Although I'm not happy with how slowly Aviacom has appreciated the Argus cutter issues and dealt with them, the way things get banned these days I wonder about the philosophy of doing so.
The Argus clearly has a problem cutting loops in some conditions. I can see rig companies wishing to be dissociated with a "loser", but some companies sure react fast and strongly once the word gets passed around, to ban the Argus in their rigs.
I bet the US FAA rules on manufacturer approval for AAD installations is driving this process, that rig manufacturer don't want to be linked officially to a product with a problem, that's physically installed inside their rigs. Wusses. They don't ban other potentially dangerous things that people might jump with.
Unless manufacturers have a specific rig configuration that changes the odds of something going wrong, then if there's an industry wide warning they don't really have to jump on the band wagon with their own specific rules.
The idea of banning an AAD temporarily also depends on one's philosophy on AADs.
For students and tandems, there's pretty much agreement that they should be protected with a decent AAD. But for experienced jumpers, the situation is different.
The Argus isn't much danger to others on the plane or the sky, as it isn't firing inadvertently. It would only be a problem if one smoked it low, had the loop not cut properly, and go up again without checking one's AAD. That could be dealt with largely by bulletins about increased inspections, just as is done with aircraft part problems while waiting for a long term solution.
The Argus also creates little increased risk to the jumper if they behave properly.

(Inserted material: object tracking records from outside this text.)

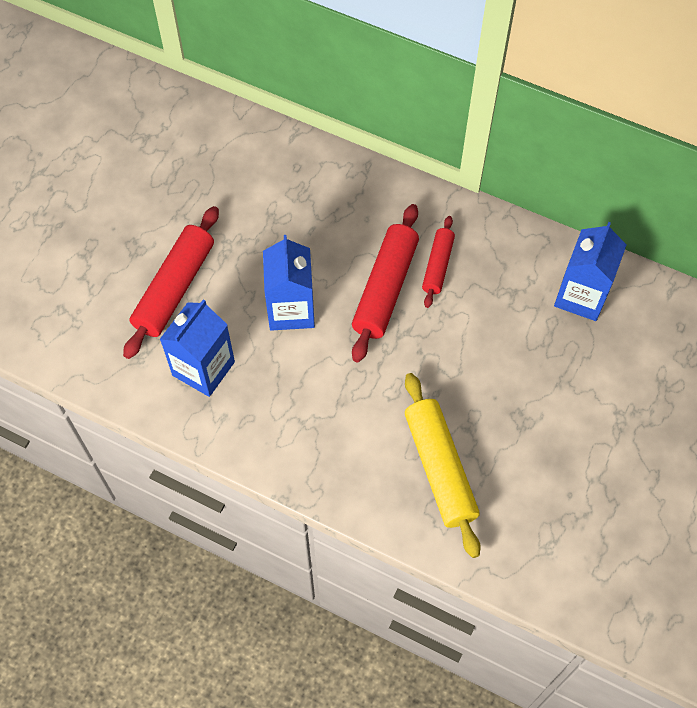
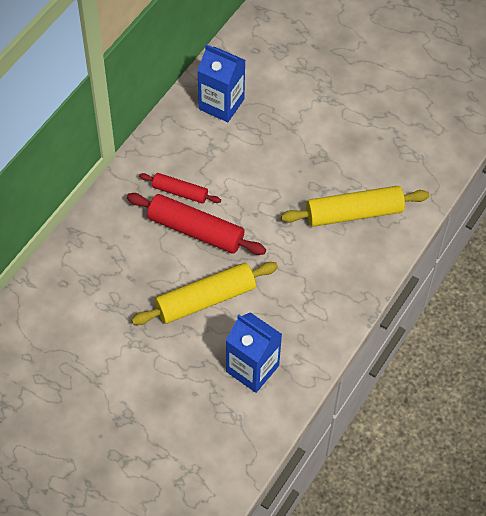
camera: 85 degrees left, 5 degrees down
(174, 288) = (171, 387): red rolling pin -> none
(291, 309) = (205, 299): blue carton -> yellow rolling pin

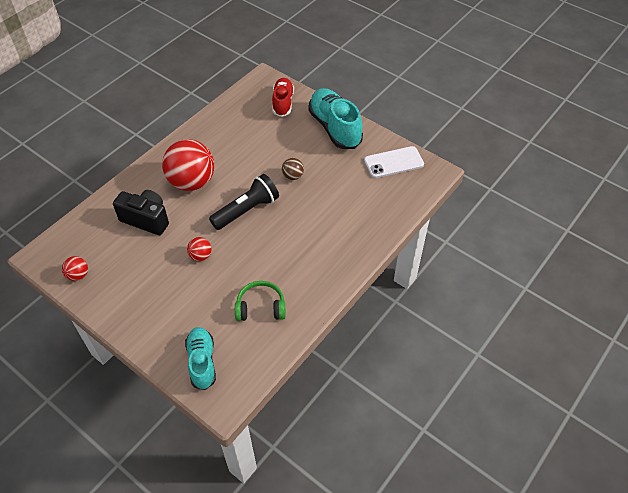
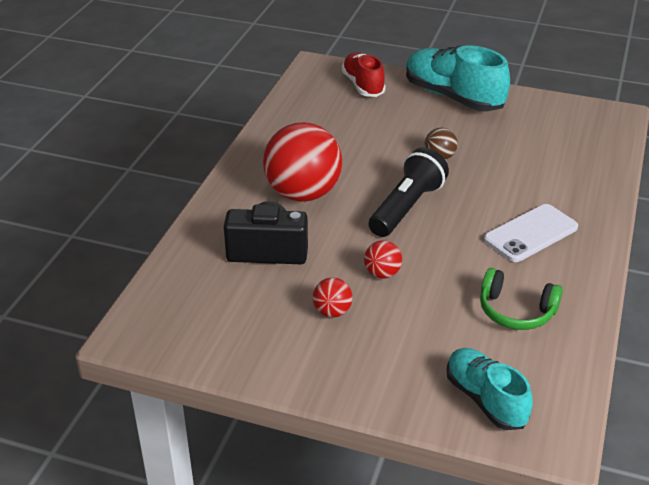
camera: 20 degrees left, 15 degrees down
(78, 275) = (211, 343): red ball -> red ball (332, 312)
(261, 307) = (516, 311): green headphones -> green headphones turned 135 degrees counterclockwise
(393, 162) = (558, 116): white phone -> white phone (530, 233)

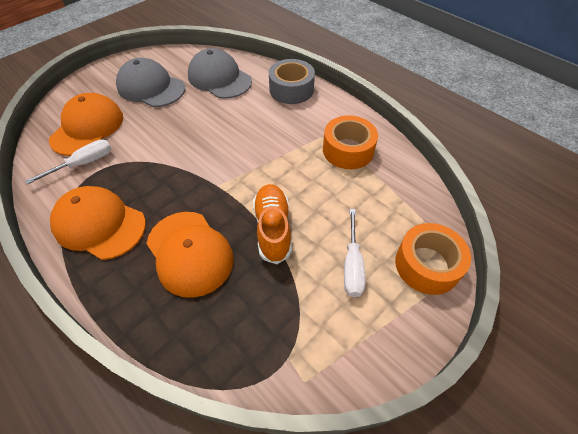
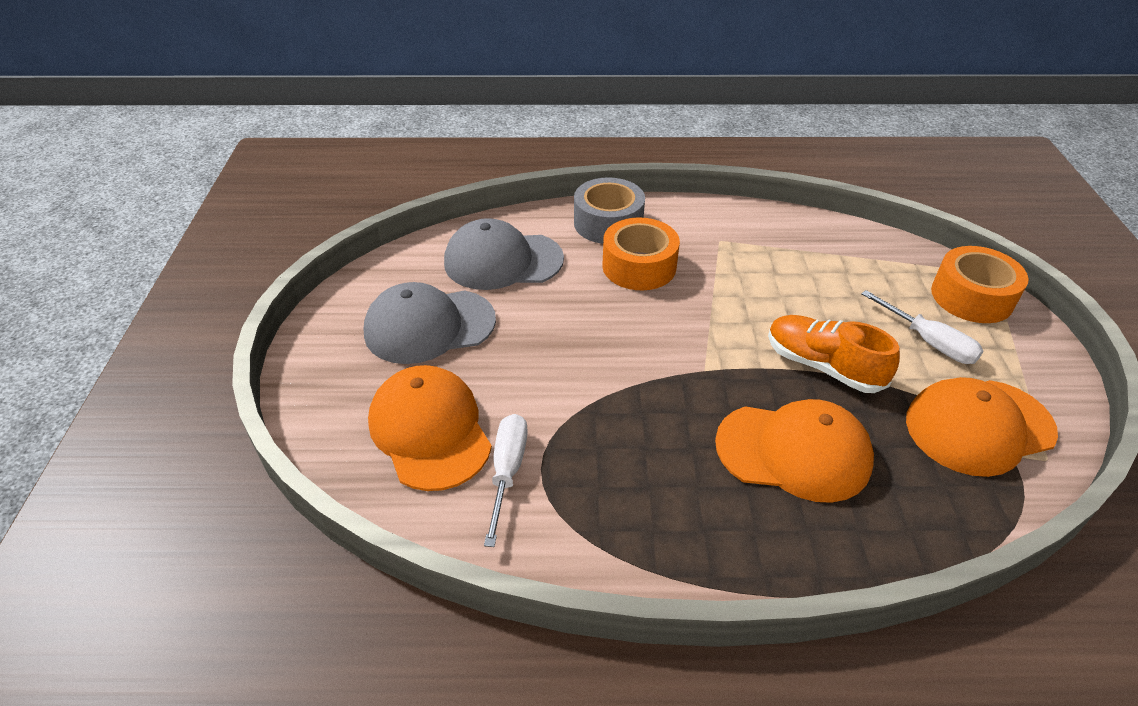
camera: 45 degrees left, 10 degrees down
(99, 224) = (655, 512): orange cap -> orange cap (979, 427)
(348, 150) = (762, 247): orange tape -> orange tape (639, 266)

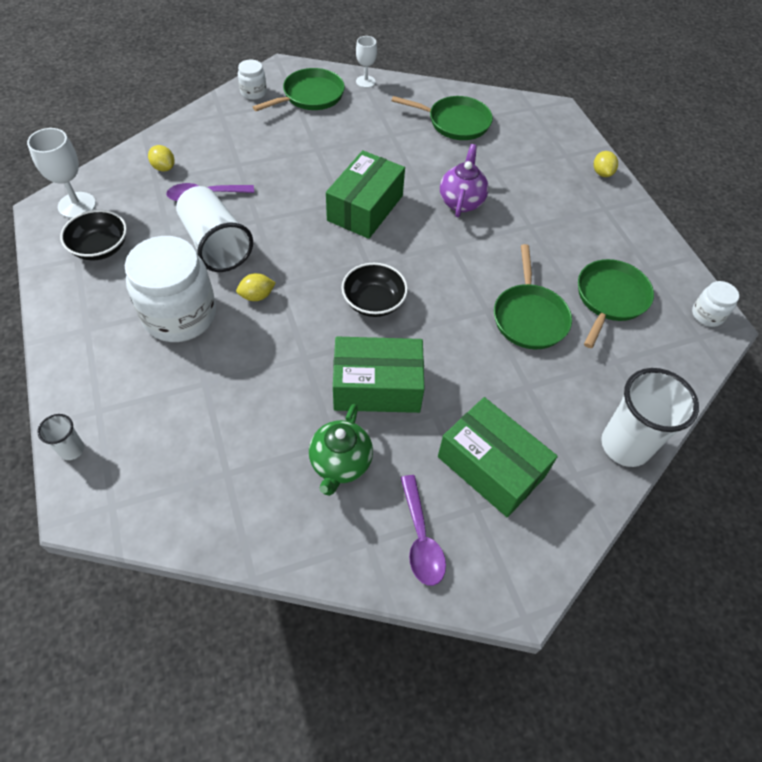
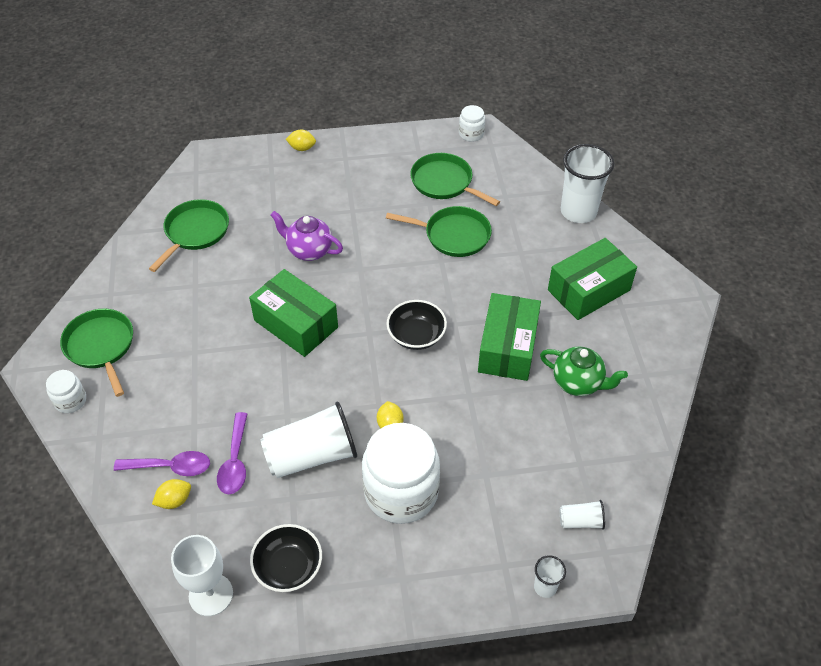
camera: 75 degrees left, 5 degrees down
(151, 479) = (581, 521): none -> white cup
(365, 81) = (97, 293): white goblet -> none
(421, 539) = (644, 342): purple spoon -> purple spoon (170, 467)

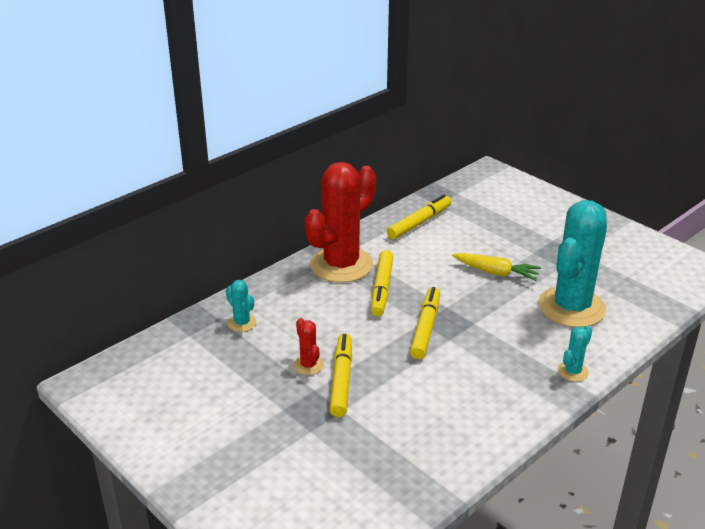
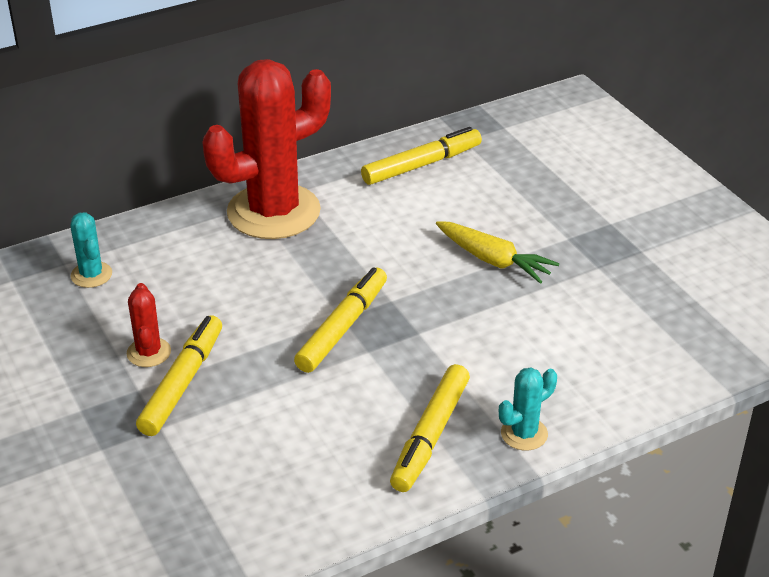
camera: 15 degrees right, 5 degrees up
(382, 288) = (312, 257): yellow marker -> yellow marker (430, 436)
(571, 307) = (578, 334): turquoise cactus -> none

An Argus can only impede a manual reserve pull if you pull your reserve a lot lower than you should, if one has a certain cutter location and the Argus happens to cut the loop poorly just before you get the reserve extracted.
If someone's philosophy is that AAD's should be mandatory, then the Argus is doing a lousy job and perhaps rigs and jumpers should be grounded.
But if one's philosophy is that AAD's are an optional safety device, then Argus' are still useful. If you lose altitude awareness or are knocked silly in freefall, it quite easily still has a 90+% chance to save your life. That may be a good tradeoff against a chance of jamming up (depending on the rig) if you pull your reserve below 1000'.
(My biases: I'm in the group who believes that AAD's should be optional once off student status. And I've got a Cypres 2.)
As much as Argus' cutters and their response to the problem sucks, I'm not sure Argus' should all be grounded.